● **Datenabschnitt**:
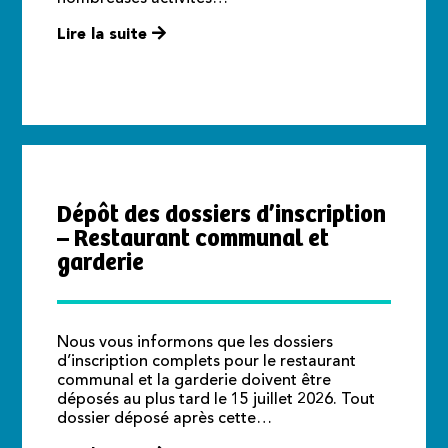
Lire la suite
Dépôt des dossiers d’inscription
– Restaurant communal et
garderie
Nous vous informons que les dossiers
d’inscription complets pour le restaurant
communal et la garderie doivent être
déposés au plus tard le 15 juillet 2026. Tout
dossier déposé après cette…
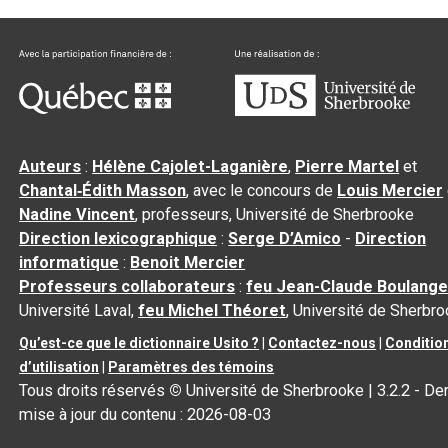
Auteurs
:
Hélène Cajolet-Laganière
,
Pierre Martel
et
Chantal‑Édith Masson
, avec le concours de
Louis Mercier
Nadine Vincent
, professeurs, Université de Sherbrooke
Direction lexicographique
:
Serge D’Amico
-
Direction
informatique
:
Benoit Mercier
Professeurs collaborateurs
:
feu Jean-Claude Boulange
Université Laval,
feu Michel Théoret
, Université de Sherbr
Qu’est-ce que le dictionnaire Usito ?
|
Contactez-nous
|
Conditio
d’utilisation
|
Paramètres des témoins
Tous droits réservés
©
Université de Sherbrooke |
3.2.2
- Der
mise à jour du contenu :
2026-08-03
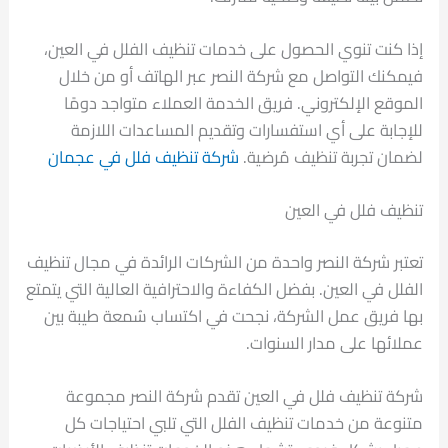
إذا كنت تنوي الحصول على خدمات تنظيف الفلل في العين،
فيمكنك التواصل مع شركة النصر عبر الهاتف أو من خلال
الموقع الإلكتروني. فريق الخدمة العملاء متواجد دومًا
للإجابة على أي استفسارات وتقديم المساعدات اللازمة
لضمان تجربة تنظيف مُرضية.
شركة تنظيف فلل في عجمان
تنظيف فلل في العين
تعتبر شركة النصر واحدة من الشركات الرائدة في مجال تنظيف
الفلل في العين. بفضل الكفاءة والاحترافية العالية التي يتمتع
بها فريق عمل الشركة، نجحت في اكتساب سُمعة طيبة بين
عملائها على مدار السنوات.
شركة تنظيف فلل في العين تقدم شركة النصر مجموعة
متنوعة من خدمات تنظيف الفلل التي تلبي احتياجات كل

● **Zu lösende Aufgabe**:
Finde alle Zeilen oben, in denen das Wort "فريق" vorkommt, und schreibe jede dieser Zeilen vollständig ab.

● **Antwort zur Aufgabe**:
الموقع الإلكتروني. فريق الخدمة العملاء متواجد دومًا
بها فريق عمل الشركة، نجحت في اكتساب سُمعة طيبة بين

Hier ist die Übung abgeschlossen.